Après la célébration du 3ème anniversaire de la Libération (très partielle) de l’Alsace, une autre occasion de remonter le moral des troupes et de l’arrière, le 3ème anniversaire de la Victoire de la Marne ! C’était effectivement en septembre 1914. Le Général américain Pershing remet un Livre d’Or à Joffre. Pourquoi donc ?

Les Allemands partis (pas très loin, sur la ligne Hindenburg !), on reconstruit les ponts détruits. C’est le travail des unités du Génie.

Sur cette double page, on voit que des scaphandriers sont quelquefois employés pour aller vérifier les infrastructures sous les eaux.
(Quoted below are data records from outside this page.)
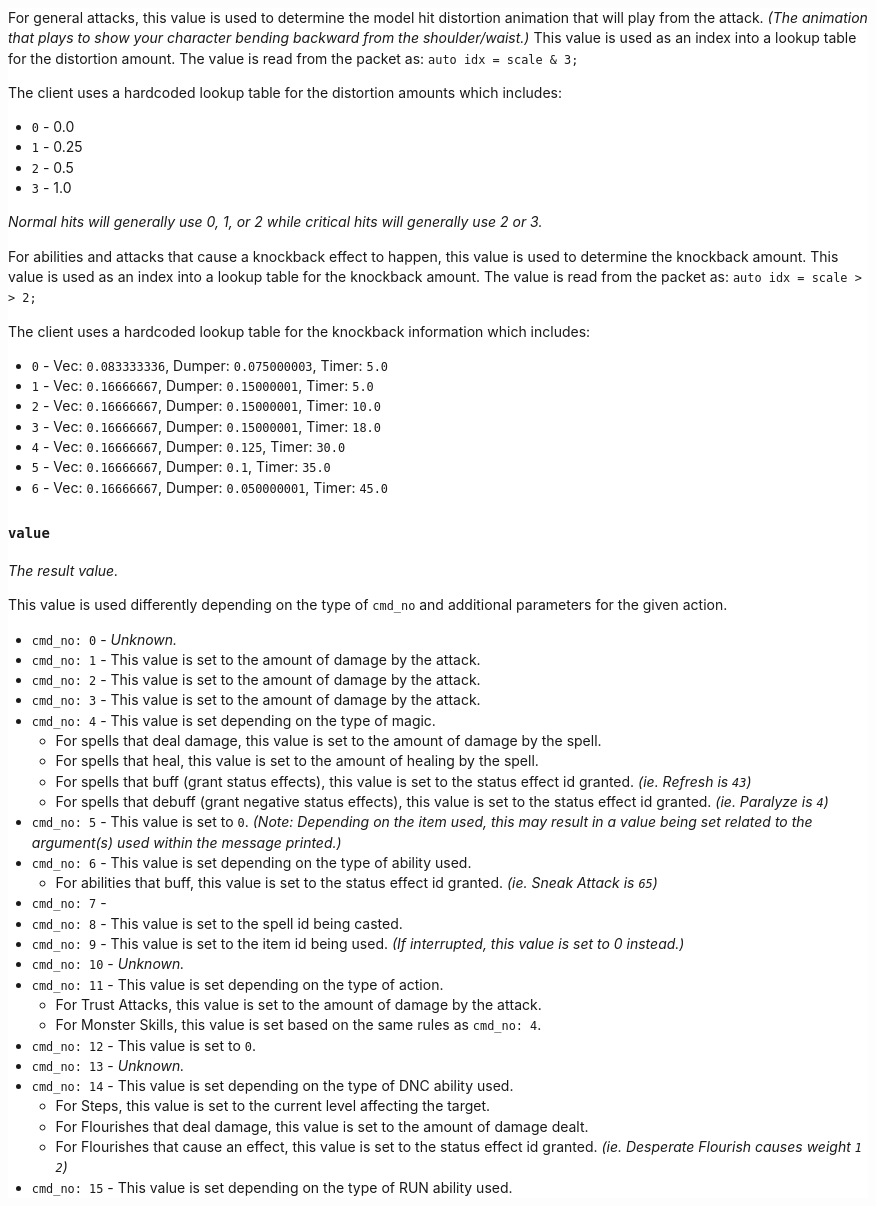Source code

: For general attacks, this value is used to determine the model hit distortion animation that will play from the attack. _(The animation that plays to show your character bending backward from the shoulder/waist.)_ This value is used as an index into a lookup table for the distortion amount. The value is read from the packet as: `auto idx = scale & 3;`

The client uses a hardcoded lookup table for the distortion amounts which includes:

  - `0` - 0.0
  - `1` - 0.25
  - `2` - 0.5
  - `3` - 1.0

_Normal hits will generally use 0, 1, or 2 while critical hits will generally use 2 or 3._

For abilities and attacks that cause a knockback effect to happen, this value is used to determine the knockback amount. This value is used as an index into a lookup table for the knockback amount. The value is read from the packet as: `auto idx = scale >> 2;`

The client uses a hardcoded lookup table for the knockback information which includes:

  - `0` - Vec: `0.083333336`, Dumper: `0.075000003`, Timer: `5.0`
  - `1` - Vec: `0.16666667`, Dumper: `0.15000001`, Timer: `5.0`
  - `2` - Vec: `0.16666667`, Dumper: `0.15000001`, Timer: `10.0`
  - `3` - Vec: `0.16666667`, Dumper: `0.15000001`, Timer: `18.0`
  - `4` - Vec: `0.16666667`, Dumper: `0.125`, Timer: `30.0`
  - `5` - Vec: `0.16666667`, Dumper: `0.1`, Timer: `35.0`
  - `6` - Vec: `0.16666667`, Dumper: `0.050000001`, Timer: `45.0`

### `value`

_The result value._

This value is used differently depending on the type of `cmd_no` and additional parameters for the given action.

  - `cmd_no: 0` - _Unknown._
  - `cmd_no: 1` - This value is set to the amount of damage by the attack.
  - `cmd_no: 2` - This value is set to the amount of damage by the attack.
  - `cmd_no: 3` - This value is set to the amount of damage by the attack.
  - `cmd_no: 4` - This value is set depending on the type of magic.
    - For spells that deal damage, this value is set to the amount of damage by the spell.
    - For spells that heal, this value is set to the amount of healing by the spell.
    - For spells that buff (grant status effects), this value is set to the status effect id granted. _(ie. Refresh is `43`)_
    - For spells that debuff (grant negative status effects), this value is set to the status effect id granted. _(ie. Paralyze is `4`)_
  - `cmd_no: 5` - This value is set to `0`. _(Note: Depending on the item used, this may result in a value being set related to the argument(s) used within the message printed.)_
  - `cmd_no: 6` - This value is set depending on the type of ability used.
    - For abilities that buff, this value is set to the status effect id granted. _(ie. Sneak Attack is `65`)_
  - `cmd_no: 7` -
  - `cmd_no: 8` - This value is set to the spell id being casted.
  - `cmd_no: 9` - This value is set to the item id being used. _(If interrupted, this value is set to 0 instead.)_
  - `cmd_no: 10` - _Unknown._
  - `cmd_no: 11` - This value is set depending on the type of action.
    - For Trust Attacks, this value is set to the amount of damage by the attack.
    - For Monster Skills, this value is set based on the same rules as `cmd_no: 4`.
  - `cmd_no: 12` - This value is set to `0`.
  - `cmd_no: 13` - _Unknown._
  - `cmd_no: 14` - This value is set depending on the type of DNC ability used.
    - For Steps, this value is set to the current level affecting the target.
    - For Flourishes that deal damage, this value is set to the amount of damage dealt.
    - For Flourishes that cause an effect, this value is set to the status effect id granted. _(ie. Desperate Flourish causes weight `12`)_
  - `cmd_no: 15` - This value is set depending on the type of RUN ability used.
Original !

On parle ici de troubles en Espagne fomentés par des agitateurs allemands.

Les grèves et les manifestations ont été réprimées par le gouvernement de Dato. Contrairement à ce que dit J’ai vu, ces troubles n’ont pas grand chose à voir avec l’Allemagne mais plutôt avec l’instabilité politique en Espagne alors et en liaison avec les événements qui se passent en Russie. C’est surtout en Catalogne et dans les régions industrialisés que ces troubles eurent lieu. ce sont les premiers soubresauts d’une instabilité politique qui aboutira deux décennies plus tard à la guerre civile.

Pour terminer, deux vues aériennes très parlantes: Le martelage des positions allemandes par les Anglais. Dans les Flandres belges bien entendu ! Il ne reste pas grandes traces de vie après les déluges de l’artillerie.